Timing of androgen deprivation therapy use and fracture risk among elderly men with prostate cancer in the United States.

PURPOSE: Fractures are a recognized consequence of androgen deprivation therapy (ADT); however, less is known about the incidence of fracture in relation to the timing of ADT use or the impact of fracture on mortality in men with prostate cancer.
METHODS: Using data from the Surveillance, Epidemiology, and End Results-Medicare linked database, we estimated adjusted hazard ratios (aHRs) using time-dependent Cox regression for fracture incidence related to the recency of exposure and dose among prostate cancer patients on gonadotropin-releasing hormone (GnRH) agonists, as well as mortality associated with fractures.

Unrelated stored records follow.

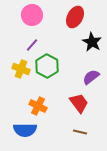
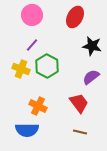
black star: moved 4 px down; rotated 18 degrees counterclockwise
blue semicircle: moved 2 px right
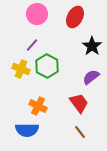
pink circle: moved 5 px right, 1 px up
black star: rotated 24 degrees clockwise
brown line: rotated 40 degrees clockwise
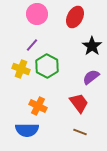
brown line: rotated 32 degrees counterclockwise
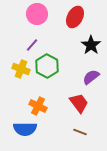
black star: moved 1 px left, 1 px up
blue semicircle: moved 2 px left, 1 px up
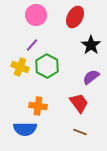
pink circle: moved 1 px left, 1 px down
yellow cross: moved 1 px left, 2 px up
orange cross: rotated 18 degrees counterclockwise
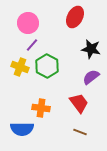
pink circle: moved 8 px left, 8 px down
black star: moved 4 px down; rotated 24 degrees counterclockwise
orange cross: moved 3 px right, 2 px down
blue semicircle: moved 3 px left
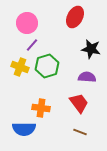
pink circle: moved 1 px left
green hexagon: rotated 15 degrees clockwise
purple semicircle: moved 4 px left; rotated 42 degrees clockwise
blue semicircle: moved 2 px right
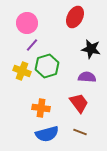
yellow cross: moved 2 px right, 4 px down
blue semicircle: moved 23 px right, 5 px down; rotated 15 degrees counterclockwise
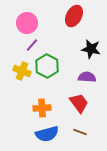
red ellipse: moved 1 px left, 1 px up
green hexagon: rotated 15 degrees counterclockwise
orange cross: moved 1 px right; rotated 12 degrees counterclockwise
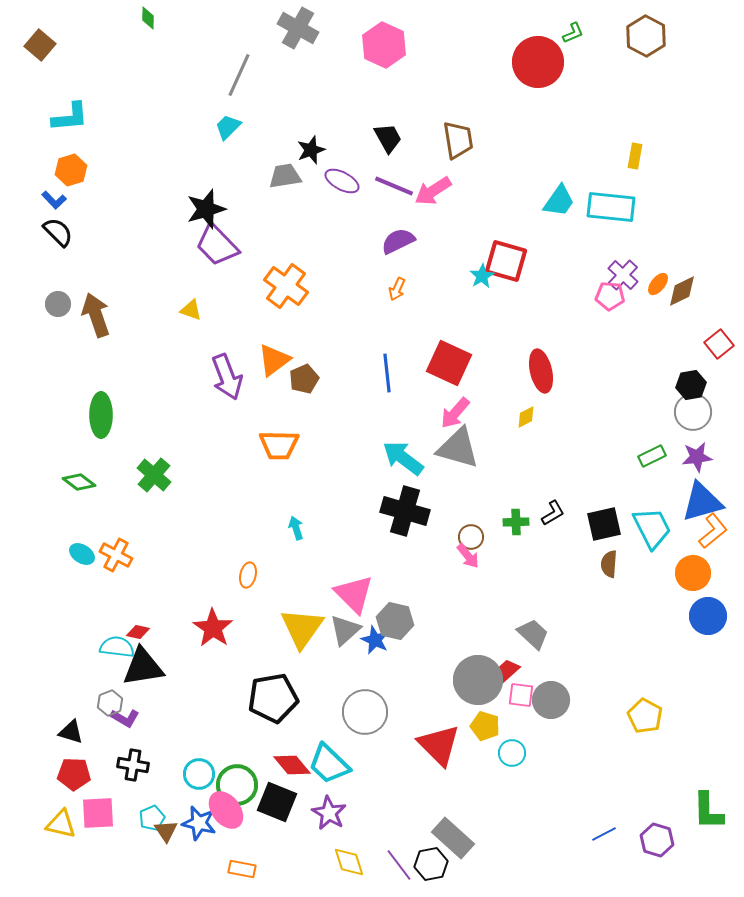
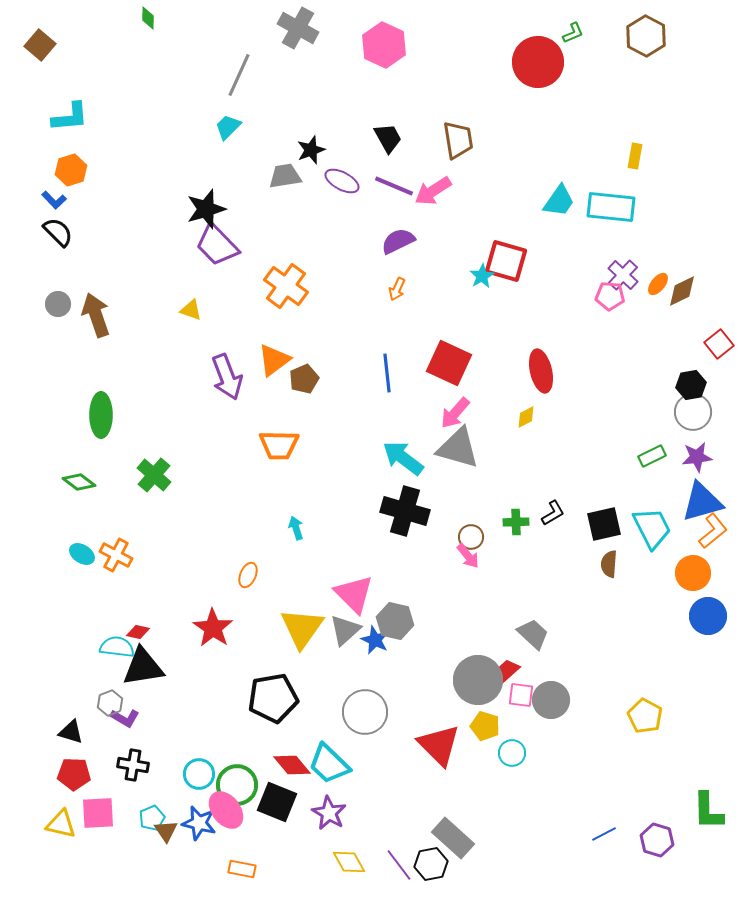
orange ellipse at (248, 575): rotated 10 degrees clockwise
yellow diamond at (349, 862): rotated 12 degrees counterclockwise
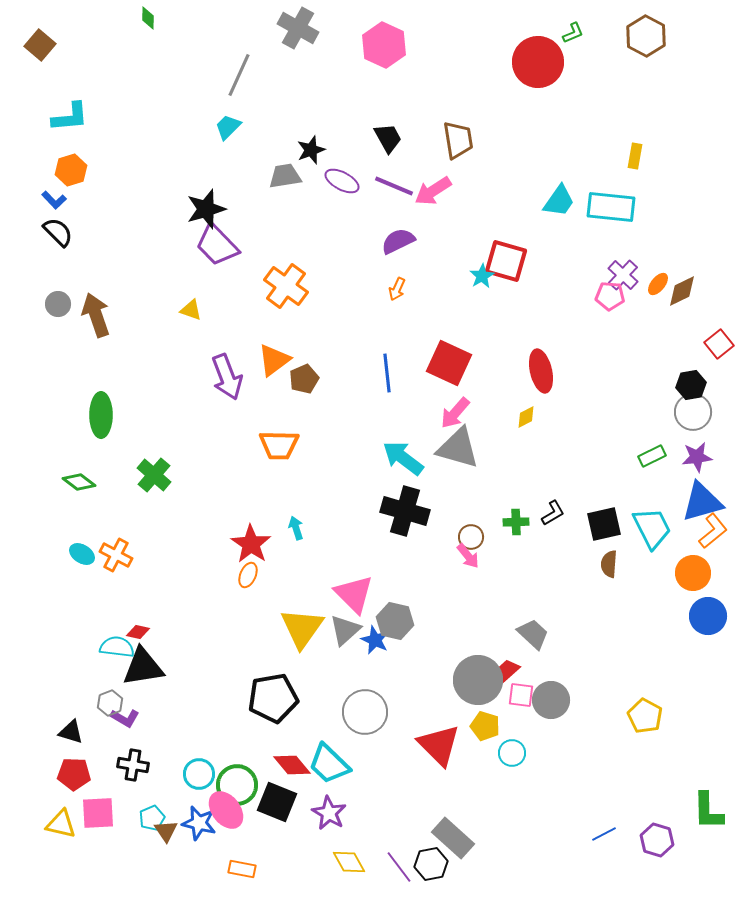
red star at (213, 628): moved 38 px right, 84 px up
purple line at (399, 865): moved 2 px down
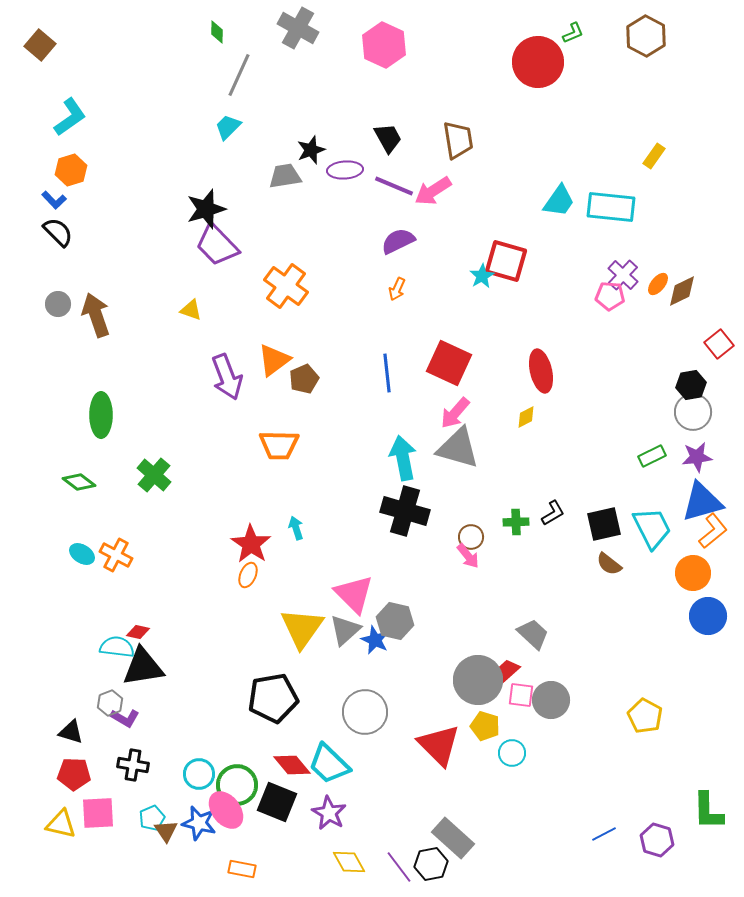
green diamond at (148, 18): moved 69 px right, 14 px down
cyan L-shape at (70, 117): rotated 30 degrees counterclockwise
yellow rectangle at (635, 156): moved 19 px right; rotated 25 degrees clockwise
purple ellipse at (342, 181): moved 3 px right, 11 px up; rotated 32 degrees counterclockwise
cyan arrow at (403, 458): rotated 42 degrees clockwise
brown semicircle at (609, 564): rotated 56 degrees counterclockwise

RESULTS: In our cohort of 80 844 patients, ADT was associated with an increased rate of fracture in both non-metastatic patients (aHR = 1.34; 95% confidence interval [CI] = 1.29-1.39) and metastatic patients (aHR = 1.51; 95%CI = 1.36-1.67). Fracture rates increased with increasing cumulative GnRH dose but decreased with increasing number of months since last use in each dose category. The mortality rate doubled for men experiencing a fracture after their diagnosis compared with that for men who did not experience a fracture (aHR = 2.05; 95%CI = 1.98-2.12).
CONCLUSIONS: ADT in elderly men with prostate cancer increased the incidence of fractures, and the effect appears to diminish with increasing time since the last dose of a GnRH agonist. Experiencing a fracture after the diagnosis of prostate cancer was associated with decreased survival.